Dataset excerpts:
• • • •

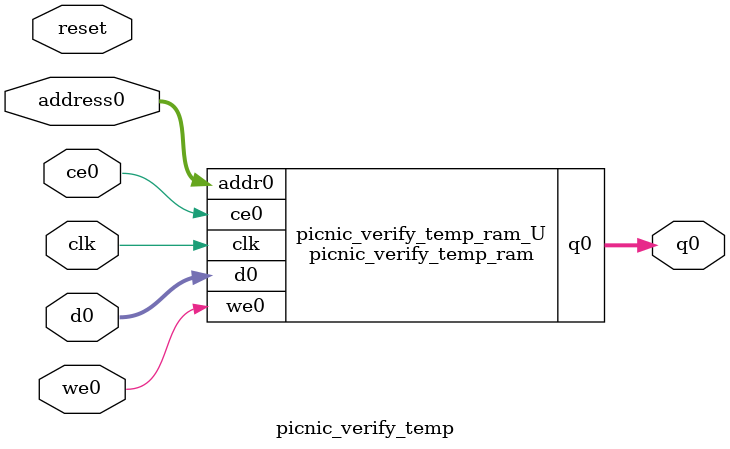
<source format=v>
`timescale 1 ns / 1 ps
module picnic_verify_temp_ram (addr0, ce0, d0, we0, q0,  clk);

parameter DWIDTH = 32;
parameter AWIDTH = 3;
parameter MEM_SIZE = 8;

input[AWIDTH-1:0] addr0;
input ce0;
input[DWIDTH-1:0] d0;
input we0;
output reg[DWIDTH-1:0] q0;
input clk;

(* ram_style = "distributed" *)reg [DWIDTH-1:0] ram[0:MEM_SIZE-1];




always @(posedge clk)  
begin 
    if (ce0) begin
        if (we0) 
            ram[addr0] <= d0; 
        q0 <= ram[addr0];
    end
end


endmodule

`timescale 1 ns / 1 ps
module picnic_verify_temp(
    reset,
    clk,
    address0,
    ce0,
    we0,
    d0,
    q0);

parameter DataWidth = 32'd32;
parameter AddressRange = 32'd8;
parameter AddressWidth = 32'd3;
input reset;
input clk;
input[AddressWidth - 1:0] address0;
input ce0;
input we0;
input[DataWidth - 1:0] d0;
output[DataWidth - 1:0] q0;



picnic_verify_temp_ram picnic_verify_temp_ram_U(
    .clk( clk ),
    .addr0( address0 ),
    .ce0( ce0 ),
    .we0( we0 ),
    .d0( d0 ),
    .q0( q0 ));

endmodule


</source>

• • • •

Show all lines above containing "DataWidth".

parameter DataWidth = 32'd32;
input[DataWidth - 1:0] d0;
output[DataWidth - 1:0] q0;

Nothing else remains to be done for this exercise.